Salah satu pendiri Ethereum, Vitalik Buterin, menerbitkan visi baru tentang sinergi teknologi blockchain, kriptografi, dan kecerdasan buatan (AI). Dalam pesannya, dia menyoroti vektor utama perkembangan dan merumuskan konsep filosofis di mana AI meningkatkan kemampuan manusia, bukan menekan kebebasannya melalui struktur korporat.

Di masa depan, Buterin membayangkan 'hal-hal gila' — misalnya, penggabungan manusia dengan AI untuk mencapai tingkat 'makhluk yang mampu berpikir sejuta kali lebih cepat'. Tetapi saat ini, dia menyarankan untuk bekerja pada 'ide-ide biasa', yang 'tetap memerlukan pemikiran ulang yang mendalam', menunjukkan potensi Ethereum di arah ini.

Salah satu pendiri 'ether' ini menyoroti dua tujuan utama yang mungkin dicapai melalui integrasi AI dengan teknologi cryptocurrency. Tujuan pertama adalah mempertahankan kebebasan dan pengaruh manusia, tanpa membiarkan skenario di mana teknologi berada di bawah kendali korporasi. Yang kedua adalah menghindari skenario bencana di mana AI keluar dari kendali manusia.

Salah satu elemen utama perkembangan yang disebutkan ahli adalah teknologi ZK-proofs, atau bukti tanpa pengungkapan (zero-knowledge proofs, ZK), untuk memastikan privasi dalam pertukaran data antara manusia dan AI.

Peran Ethereum untuk AI

Dalam perspektifnya, menurut Buterin, Ethereum dapat memainkan peran kunci dalam menciptakan masa depan digital yang aman dan bebas.

Arah pertama yang disebutkan Buterin adalah menciptakan alat untuk interaksi yang terpercaya dan pribadi dengan AI. Salah satu pendiri Ethereum ini menyarankan untuk mengembangkan model AI lokal tanpa solusi berbasis cloud. Sebagai alternatif, dia menunjukkan pembayaran ZK anonim untuk akses ke AI yang kuat, serta metode yang memungkinkan klien untuk secara kriptografis memverifikasi bahwa server jarak jauh memproses permintaan dengan jujur dan rahasia.

Vektor fundamental kedua adalah penggunaan Ethereum sebagai lapisan ekonomi untuk interaksi dengan AI. Menurut Buterin, blockchain dapat menjadi dasar untuk hubungan pasar tidak hanya antara manusia, tetapi juga antara agen AI otonom. Ini termasuk pembayaran untuk panggilan API, sistem di mana agen AI mempekerjakan bot lain, mekanisme deposit asuransi, arbitrase sengketa di tingkat blockchain, serta sistem reputasi untuk AI. Pada dasarnya, ahli tersebut menawarkan alternatif untuk ekosistem korporat tertutup.

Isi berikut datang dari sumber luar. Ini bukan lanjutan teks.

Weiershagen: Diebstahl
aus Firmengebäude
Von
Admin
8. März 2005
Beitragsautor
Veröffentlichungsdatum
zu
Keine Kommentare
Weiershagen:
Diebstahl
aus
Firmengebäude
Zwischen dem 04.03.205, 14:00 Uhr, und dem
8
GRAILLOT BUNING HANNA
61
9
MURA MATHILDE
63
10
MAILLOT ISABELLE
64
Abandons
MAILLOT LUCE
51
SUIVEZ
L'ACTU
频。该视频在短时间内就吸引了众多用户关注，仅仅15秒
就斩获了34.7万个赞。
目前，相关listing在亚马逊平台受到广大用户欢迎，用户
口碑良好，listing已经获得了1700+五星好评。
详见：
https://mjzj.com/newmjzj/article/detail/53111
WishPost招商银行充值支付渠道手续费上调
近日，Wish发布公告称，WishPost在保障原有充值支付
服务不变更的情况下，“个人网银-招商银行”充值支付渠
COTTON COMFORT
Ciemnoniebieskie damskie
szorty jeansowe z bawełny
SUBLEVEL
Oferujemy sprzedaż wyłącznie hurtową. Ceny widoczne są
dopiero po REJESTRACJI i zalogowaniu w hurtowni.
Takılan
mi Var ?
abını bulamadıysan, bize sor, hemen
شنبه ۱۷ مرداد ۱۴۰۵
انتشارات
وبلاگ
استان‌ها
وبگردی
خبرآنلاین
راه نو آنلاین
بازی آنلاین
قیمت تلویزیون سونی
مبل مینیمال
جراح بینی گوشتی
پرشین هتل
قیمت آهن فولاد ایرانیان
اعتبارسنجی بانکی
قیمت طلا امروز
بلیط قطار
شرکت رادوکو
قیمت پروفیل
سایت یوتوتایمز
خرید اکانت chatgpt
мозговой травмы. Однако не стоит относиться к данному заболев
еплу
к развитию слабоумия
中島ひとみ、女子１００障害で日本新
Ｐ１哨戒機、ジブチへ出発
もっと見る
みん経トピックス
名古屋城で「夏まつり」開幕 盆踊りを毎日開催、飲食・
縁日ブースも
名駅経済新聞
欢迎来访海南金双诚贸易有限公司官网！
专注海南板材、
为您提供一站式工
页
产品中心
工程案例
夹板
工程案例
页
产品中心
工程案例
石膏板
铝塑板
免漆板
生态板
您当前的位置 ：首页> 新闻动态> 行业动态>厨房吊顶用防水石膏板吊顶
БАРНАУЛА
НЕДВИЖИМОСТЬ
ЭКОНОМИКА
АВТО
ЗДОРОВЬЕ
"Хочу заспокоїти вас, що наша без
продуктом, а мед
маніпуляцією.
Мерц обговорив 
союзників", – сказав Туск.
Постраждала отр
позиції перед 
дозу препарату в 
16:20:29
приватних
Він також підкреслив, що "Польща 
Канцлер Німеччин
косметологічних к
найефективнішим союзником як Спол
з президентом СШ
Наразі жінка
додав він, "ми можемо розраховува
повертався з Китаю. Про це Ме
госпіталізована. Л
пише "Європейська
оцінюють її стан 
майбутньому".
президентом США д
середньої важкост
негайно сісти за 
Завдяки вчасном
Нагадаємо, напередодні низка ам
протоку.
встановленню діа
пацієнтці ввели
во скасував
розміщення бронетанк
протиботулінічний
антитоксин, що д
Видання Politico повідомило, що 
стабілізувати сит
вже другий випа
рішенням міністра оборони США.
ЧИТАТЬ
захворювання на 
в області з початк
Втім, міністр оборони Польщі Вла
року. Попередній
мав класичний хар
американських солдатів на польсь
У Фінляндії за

Arah ketiga — seperti yang ditulis Buterin, "manifestasi dari konsep cypherpunks (gerakan informal yang memperjuangkan perlindungan privasi melalui kriptografi. — RBC) tentang verifikasi penuh dari segalanya." Dia mengacu pada pengembangan AI lokal yang dapat menjadi auditor pribadi untuk setiap pengguna. Sebagai contoh, Buterin menyebutkan fungsi analisis mandiri dari kontrak pintar, memverifikasi transaksi, dan mengevaluasi model kepercayaan protokol. Ahli tersebut percaya bahwa AI semacam itu akan memungkinkan siapa pun untuk menjadi peserta ekosistem yang secara teknis mandiri, tidak bergantung pada itikad baik pengembang pihak ketiga.

Bidang keempat adalah terobosan dalam kualitas pasar dan sistem manajemen. Banyak konstruksi kriptoekonomi terdepan, seperti pasar prediksi atau jenis baru manajemen protokol cryptocurrency. Buterin mencatat bahwa dalam praktiknya, teknologi ini terhambat oleh keterbatasan perhatian manusia dan kemampuan analitis. Agen AI yang mampu memproses sejumlah besar data dan memodelkan skenario kompleks akan dapat berpartisipasi secara penuh dalam sistem semacam itu di blockchain. Ini akhirnya akan mewujudkan potensi mereka untuk pengambilan keputusan kolektif, menjadikan manajemen lebih cerdas, adil, dan efisien.

"Kita dapat kembali ke ide-ide terbaik dari tahun 2014 dan menambahkan banyak ide lainnya yang lebih baik. Dan dengan bantuan AI dan ZK, kita memiliki seperangkat alat baru untuk mewujudkannya," kata Buterin, menambahkan bahwa Ethereum dapat membantu mewujudkan visi ini.